# TEXT:
__________________________________________________

We classify participations into 8 success categories:

The success of participation depends strongly on the type of participation and the participation management:

 

Fake participation:

Information events disguised as participation. Unfortunately, fake participation is the most used form of participation today. More than 35 years ago, a group led by a former Siemens employee developed the moderation method. The moderation method was a “live response” to generate the good ideas among the people concerned and also to anchor them in the implementation. Group facilitation was the golden road to enthusiasm and participation. Today it is called co-creation. Unfortunately, the techniques were also used for presentation. This worked initially because the event was veiled with the aura of participation. Ten years after the invention of the method, it was almost dead again because no one wanted to participate in pin board battles anymore, where the ideas delivered were not considered after all. Employees’ experience with fake participation is the biggest threat to the success of real participation.

Employee surveys:

Surveys that come across as participation and serve consumer research or employee management and evaluation. Today, countless employee surveys serve immeasurable feedback loops. Every leader is assessed and judged by constantly questioning those he or she leads. Since the anonymous feedback usually does not serve the development of leadership skills, the interviewees are increasingly annoyed – The most fatal surveys of employees are those on managers, of whose results no one ever learns. Since we humans are information creatures, we have to hallucinate withheld information about survey results as a substitute. This then leads to moods that can be more than counterproductive..

Electoral systems:

Participation systems (in a representative democracy) that no longer meet needs and can be influenced at will by social psychological manipulation. The presidential election in the USA influenced by Facebook and Russian hackers is an example for this kind of participation: systems that elect representatives for a limited period of time are no longer up to date. Democracies are on the decline in the world. Autocracy is gaining more and more power. These electoral systems are not given much consideration in the corporate world because of their inefficiency and are hardly considered in this article.

__________________________________________________

# TO BE DONE:
**A)** How would you render this sentence from the text on participation into French: "Employees’ experience with fake participation is the biggest threat to the success of real participation."
**B)** Can you turn the paragraph beginning "Participation systems (in a representative democracy)" in the text on participation into a short bulleted list that keeps its main facts?
**C)** Could you extend the text on participation categories by picking up after its last sentence?

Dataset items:
__________________________________________________

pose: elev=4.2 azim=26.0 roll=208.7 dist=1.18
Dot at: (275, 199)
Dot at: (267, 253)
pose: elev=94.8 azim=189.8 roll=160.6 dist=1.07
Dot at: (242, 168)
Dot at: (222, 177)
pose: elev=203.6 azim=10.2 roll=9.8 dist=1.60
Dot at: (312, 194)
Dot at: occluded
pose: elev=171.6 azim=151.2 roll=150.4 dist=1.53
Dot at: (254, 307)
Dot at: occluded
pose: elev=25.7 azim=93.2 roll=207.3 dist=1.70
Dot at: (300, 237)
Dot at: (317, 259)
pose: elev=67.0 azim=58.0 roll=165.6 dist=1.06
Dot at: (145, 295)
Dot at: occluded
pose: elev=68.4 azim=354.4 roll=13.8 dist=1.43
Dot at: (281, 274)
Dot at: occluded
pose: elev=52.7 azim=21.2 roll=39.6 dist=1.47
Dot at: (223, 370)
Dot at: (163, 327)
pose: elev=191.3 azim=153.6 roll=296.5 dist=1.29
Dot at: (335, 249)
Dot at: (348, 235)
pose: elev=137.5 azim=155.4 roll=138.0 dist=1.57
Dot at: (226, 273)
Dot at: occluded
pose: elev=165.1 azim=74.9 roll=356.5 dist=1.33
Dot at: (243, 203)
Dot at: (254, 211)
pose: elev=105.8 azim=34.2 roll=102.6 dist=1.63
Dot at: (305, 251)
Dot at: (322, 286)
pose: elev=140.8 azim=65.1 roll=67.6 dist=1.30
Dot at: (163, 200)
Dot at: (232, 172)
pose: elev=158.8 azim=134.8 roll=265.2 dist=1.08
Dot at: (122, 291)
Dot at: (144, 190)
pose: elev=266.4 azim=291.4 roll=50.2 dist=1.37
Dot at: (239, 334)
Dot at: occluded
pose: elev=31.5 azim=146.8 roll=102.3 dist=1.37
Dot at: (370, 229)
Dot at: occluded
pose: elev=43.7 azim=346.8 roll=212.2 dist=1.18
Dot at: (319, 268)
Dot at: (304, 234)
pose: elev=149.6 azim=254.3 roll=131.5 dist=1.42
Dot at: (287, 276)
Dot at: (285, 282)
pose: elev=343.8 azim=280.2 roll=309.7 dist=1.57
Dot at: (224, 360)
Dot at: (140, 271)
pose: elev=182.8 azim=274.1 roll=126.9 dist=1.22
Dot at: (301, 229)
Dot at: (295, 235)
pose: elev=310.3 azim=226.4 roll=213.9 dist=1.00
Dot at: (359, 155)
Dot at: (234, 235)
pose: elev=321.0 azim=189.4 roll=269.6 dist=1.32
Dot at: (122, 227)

__________________________________________________

# EXPECTED OUTPUTS:
**A)** L'expérience des employés avec la fausse participation est la plus grande menace pour le succès de la vraie participation.

**B)**
- Electoral systems in a representative democracy no longer meet needs and can be influenced at will by social psychological manipulation.
- Example: the US presidential election influenced by Facebook and Russian hackers.
- Systems that elect representatives for a limited period are no longer up to date.
- Democracies are declining worldwide, while autocracy gains power.
- Because of their inefficiency, these systems get little consideration in the corporate world and are hardly covered in the article.

**C)**
Shares for employees:

Economic participations in which employees are drawn into the risk with shareholder programmes. Yet they cannot directly influence the economic success of the company in any way. For managers, programmes that distribute shares for certain behaviour have led to disastrous management behaviour. This behaviour was only oriented towards the short-term profit maximisation of the stock market listing. In the medium and long term, it has rather harmed companies. Why shares should have a different effect for employees is unclear. We see another danger, which is that employees disappointed by the share price can take far more revenge than the ordinary shareholder. If my company annoys me economically because of management failure, I can annoy it much more as an employee than just as a shareholder. Here lies a danger of shareholder programmes among employees that has hardly been considered so far.
Dilettantishly organised shareholdings: Well-intentioned but amateurishly organised shareholdings, as with the Hamburg school reform or the Olympic bid in Hamburg:
The well-intentioned participation of parents in the introduction of the school reform in Hamburg by the Greens only led to resistance being formed against it. Arrogance and incompetence on the part of the actors created the resistance that then led to the failure of the reforms, which in themselves made sense. The same can be said for Hamburg’s failed Olympic bid. Here, too, the arrogant attitude of the organisers was the cause of the revenge of those who were not considered. After attempts were made to exclude them, marginalise them and portray them as ‘uncool’, they were once again able to show the political establishment where the hammer hangs when it comes to citizens.

Citizen participation:

Citizen participations which are legally required in public planning, such as Stuttgart 21 and the deepening of the Elbe. Three decades ago, as a manager in the environmental movement, I fought hard to make § 29 of the Federal Nature Conservation Act for the participation of associations in environmentally relevant public measures a reality. Unfortunately, the hoped-for effect of genuine participation did not materialise. Since here, too, the planning authorities first develop an opinion, there is no real participation in the sense of a dialogue. This leads to courts deciding what can happen in the future. Thus, the deepening of the Elbe became a dispute over rare plants and birds worthy of protection, which was ultimately lost for the nature conservationists. Alternative perspectives for modern freight transport (hyperloop networking of German seaports), environmentally friendly maritime shipping and sustainable logistics concepts are no longer even an issue. The threat posed to Hamburg by the deepening of the Elbe and the associated flooding is no longer considered.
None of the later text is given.